In this study, the 2-factor model for healthy young adults identified by exploratory factor analysis was also demonstrated by confirmatory factor analysis. In line with the present study, in the general Chinese population [13] and university students [38], confirmatory factor analysis of the CFS revealed a two-factor structure identified by exploratory factor analysis. However, in the study by Fong et al. three factors were extracted, including physical fatigue (items 1–3), low energy (items 4–7), and mental fatigue (items 8–11) in the Chinese general population, using exploratory structural equation modeling [59]. Similarly, a 3-factor structure was found in university students in the Korean version of the scale [14]. Different study populations and different analysis methods may explain the differences in the observed structure of CFS between studies.

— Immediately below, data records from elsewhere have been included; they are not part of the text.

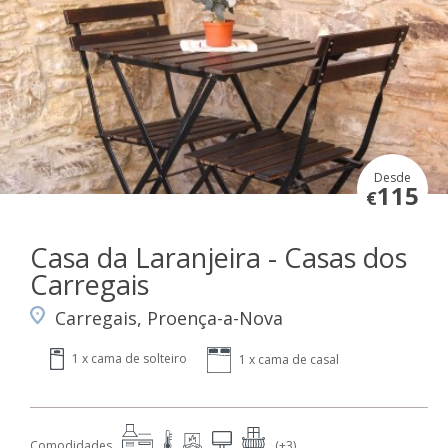
Desde
115
€
Casa da Laranjeira - Casas dos
Carregais
Carregais, Proença-a-Nova
1 x cama de solteiro
1 x cama de casal
Comodidades
(+3)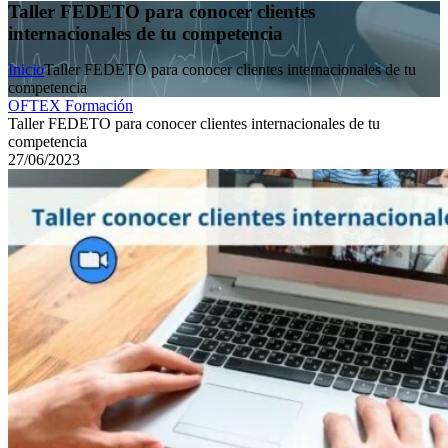
Taller FEDETO para conocer clientes
internacionales de tu competencia
Inicio
Taller FEDETO para conocer clientes internacionales de tu
competencia
OFTEX Formación
Taller FEDETO para conocer clientes internacionales de tu
competencia
27/06/2023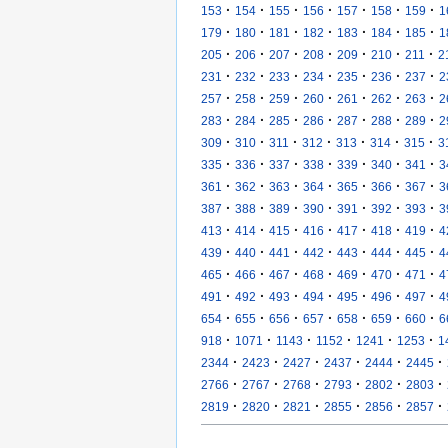
·
·
·
·
·
·
·
153
154
155
156
157
158
159
1
·
·
·
·
·
·
·
179
180
181
182
183
184
185
1
·
·
·
·
·
·
·
205
206
207
208
209
210
211
2
·
·
·
·
·
·
·
231
232
233
234
235
236
237
2
·
·
·
·
·
·
·
257
258
259
260
261
262
263
2
·
·
·
·
·
·
·
283
284
285
286
287
288
289
2
·
·
·
·
·
·
·
309
310
311
312
313
314
315
3
·
·
·
·
·
·
·
335
336
337
338
339
340
341
3
·
·
·
·
·
·
·
361
362
363
364
365
366
367
3
·
·
·
·
·
·
·
387
388
389
390
391
392
393
3
·
·
·
·
·
·
·
413
414
415
416
417
418
419
4
·
·
·
·
·
·
·
439
440
441
442
443
444
445
4
·
·
·
·
·
·
·
465
466
467
468
469
470
471
4
·
·
·
·
·
·
·
491
492
493
494
495
496
497
4
·
·
·
·
·
·
·
654
655
656
657
658
659
660
6
·
·
·
·
·
·
918
1071
1143
1152
1241
1253
1
·
·
·
·
·
·
2344
2423
2427
2437
2444
2445
·
·
·
·
·
·
2766
2767
2768
2793
2802
2803
·
·
·
·
·
·
2819
2820
2821
2855
2856
2857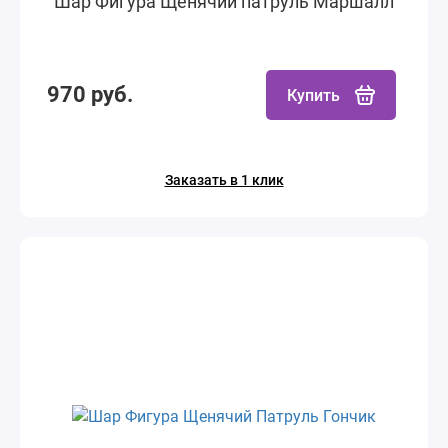
Шар Фигура Щенячий патруль Маршалл
970 руб.
Купить
Заказать в 1 клик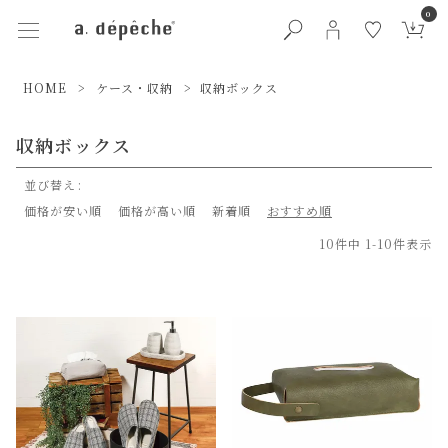
0
HOME
ケース・収納
収納ボックス
収納ボックス
並び替え
価格が安い順
価格が高い順
新着順
おすすめ順
10
件中
1
-
10
件表示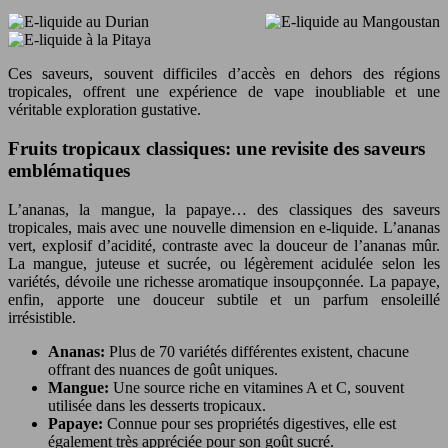
Ces saveurs, souvent difficiles d’accès en dehors des régions
tropicales, offrent une expérience de vape inoubliable et une
véritable exploration gustative.
Fruits tropicaux classiques: une revisite des saveurs
emblématiques
L’ananas, la mangue, la papaye… des classiques des saveurs
tropicales, mais avec une nouvelle dimension en e-liquide. L’ananas
vert, explosif d’acidité, contraste avec la douceur de l’ananas mûr.
La mangue, juteuse et sucrée, ou légèrement acidulée selon les
variétés, dévoile une richesse aromatique insoupçonnée. La papaye,
enfin, apporte une douceur subtile et un parfum ensoleillé
irrésistible.
Ananas:
Plus de 70 variétés différentes existent, chacune
offrant des nuances de goût uniques.
Mangue:
Une source riche en vitamines A et C, souvent
utilisée dans les desserts tropicaux.
Papaye:
Connue pour ses propriétés digestives, elle est
également très appréciée pour son goût sucré.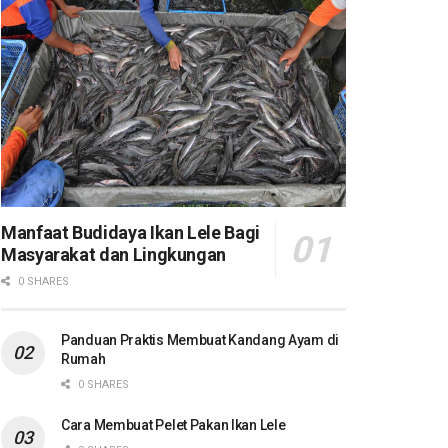
Manfaat Budidaya Ikan Lele Bagi
Masyarakat dan Lingkungan
0 SHARES
Panduan Praktis Membuat Kandang Ayam di
Rumah
0 SHARES
Cara Membuat Pelet Pakan Ikan Lele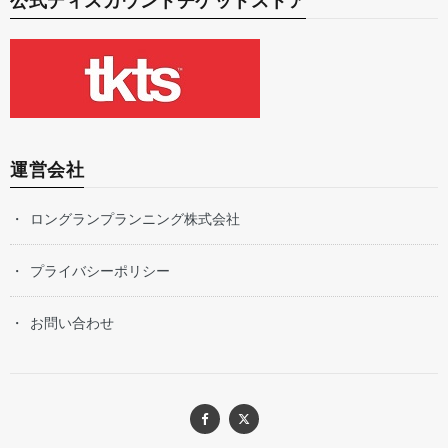
公式ディスカウントチケットストア
運営会社
ロングランプランニング株式会社
プライバシーポリシー
お問い合わせ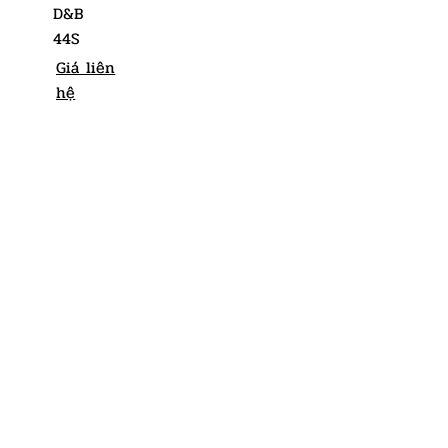
D&B
44S
Giá liên
hệ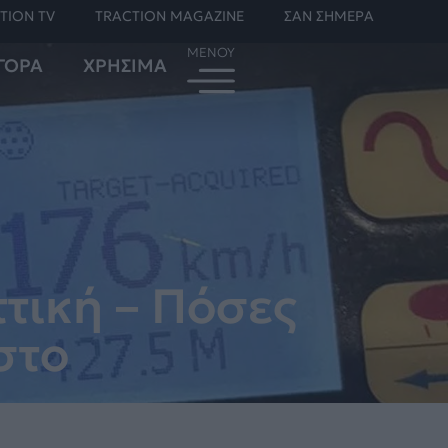
TION TV
TRACTION MAGAZINE
ΣΑΝ ΣΗΜΕΡΑ
ΓΟΡΑ
ΧΡΗΣΙΜΑ
τική – Πόσες
στο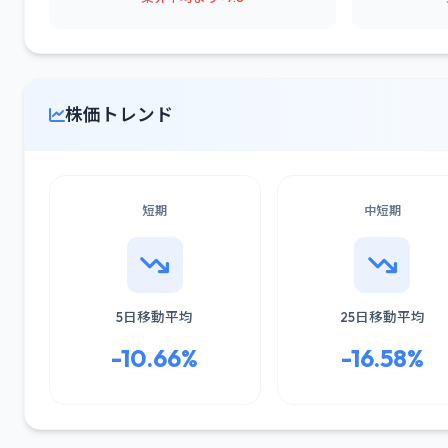
株価トレンド
短期
中短期
5日移動平均
25日移動平均
-10.66%
-16.58%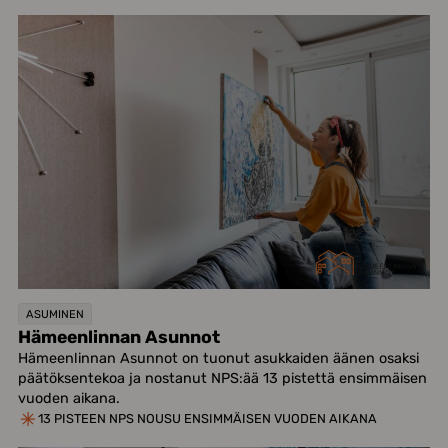
ASUMINEN
Hämeenlinnan Asunnot
Hämeenlinnan Asunnot on tuonut asukkaiden äänen osaksi
päätöksentekoa ja nostanut NPS:ää 13 pistettä ensimmäisen
vuoden aikana.
13 PISTEEN NPS NOUSU ENSIMMÄISEN VUODEN AIKANA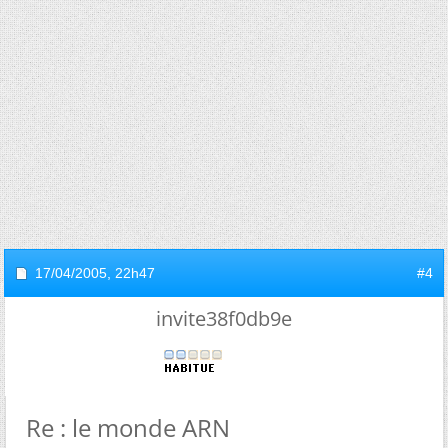
17/04/2005,
22h47
#4
invite38f0db9e
Re : le monde ARN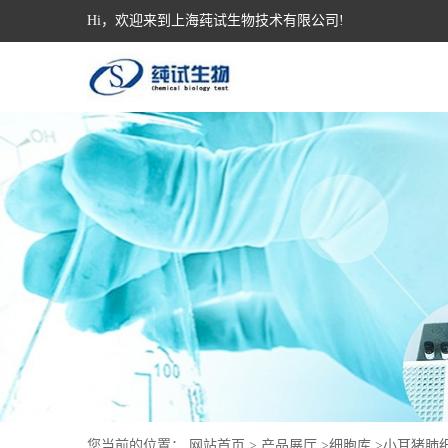
Hi，欢迎来到上海莼试生物技术有限公司!
您当前的位置：
网站首页
>
产品展厅
>
细胞库
>
小耳猪肺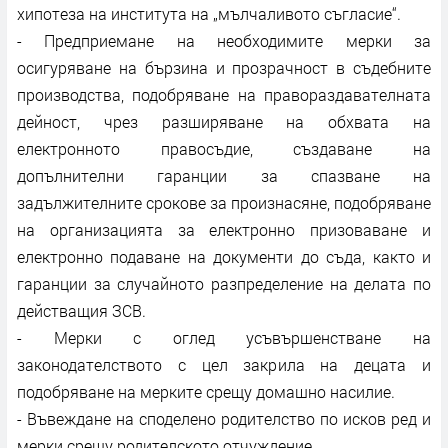
хипотеза на института на „мълчаливото съгласие“.
- Предприемане на необходимите мерки за
осигуряване на бързина и прозрачност в съдебните
производства, подобряване на правораздавателната
дейност, чрез разширяване на обхвата на
електронното правосъдие, създаване на
допълнителни гаранции за спазване на
задължителните срокове за произнасяне, подобряване
на организацията за електронно призоваване и
електронно подаване на документи до съда, както и
гаранции за случайното разпределение на делата по
действащия ЗСВ.
- Мерки с оглед усъвършенстване на
законодателството с цел закрила на децата и
подобряване на мерките срещу домашно насилие.
- Въвеждане на споделено родителство по исков ред и
мерки срещу родителското отчуждение.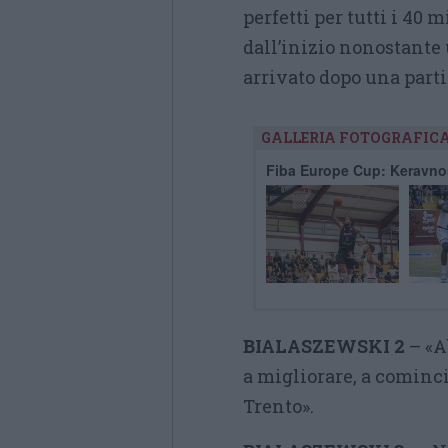
perfetti per tutti i 40 
dall’inizio nonostante 
arrivato dopo una parti
GALLERIA FOTOGRAFIC
Fiba Europe Cup: Keravnos
BIALASZEWSKI 2
– «A
a migliorare, a cominc
Trento».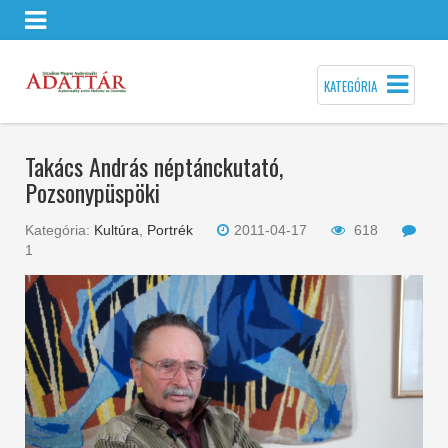
KATEGÓRIA
Takács András néptánckutató,
Pozsonypüspöki
Kategória:
Kultúra
,
Portrék
2011-04-17
618
1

Regarding convergent validity, the predefined hypotheses were sufficiently confirmed by the study. In the Chinese version, the CFS was found to be moderately correlated with anxiety, depression (r = 0.54–0.68), and quality of life (r = 0.37–0.40) [13]. A moderate correlation was also found with depression, sleep, and quality of life in the Korean (r = 0.52–0.58) and Polish (r = 0.48–0.55) versions, respectively [14, 38]. Fong et al., however, found a low correlation with sleep quality (r = 0.21–0.30) and quality of life (r = 0.21–0.42) and a moderate correlation with depression (r = 0.32–0.46) [59]. In the present study, the CFS had a low correlation with quality of life (r = 0.30), depression (r = 0.31), and sleep quality (r = 0.31). The CFS-PF had a moderate positive correlation with the CIS-FS (r = 0.55) and VAS-PF (r = 0.46), and the CFS-MF had a moderate positive correlation with the CIS-C (r = 0.41) and a low positive correlation with VAS-MF (r = 0.21). Similarly, in the study by Worm-Smeitin, a moderate correlation between CFS-PF and CIS-FS (r = 0.439) and between CFS-MF and CIS-C (r = 0.506) was demonstrated [41]. Consequently, the CFS and its subscales appear to have good convergent validity. In addition, the known group validity analysis showed that the scale could determine differences between two independent groups. The severity of fatigue was found to be greater in women than in men, which is consistent with previous studies [15, 60, 61].

The study has some limitations that can be considered as recommendations for future research. Our respondents were selected from the community using a suboptimal sampling method (snowball sampling), which may limit the generalizability of the present results. In addition, the psychometric properties of the scale should be examined in clinical groups. Because different clinical groups may answer the questions differently, measurement invariance could be investigated in future studies.

Conclusion

Fatigue is an important indicator of overall health in a variety of populations. In healthy individuals, fatigue negatively affects quality of life, sleep quality, and emotional well-being. Measurement of fatigue should be complementary to clinical assessments in order to select appropriate treatment options, and population-based normative data are needed to evaluate the effectiveness of these strategies. The results showed that the scale has good psychometric properties. The CFS seems to be a promising instrument to be used in different study populations for the assessment and management of fatigue.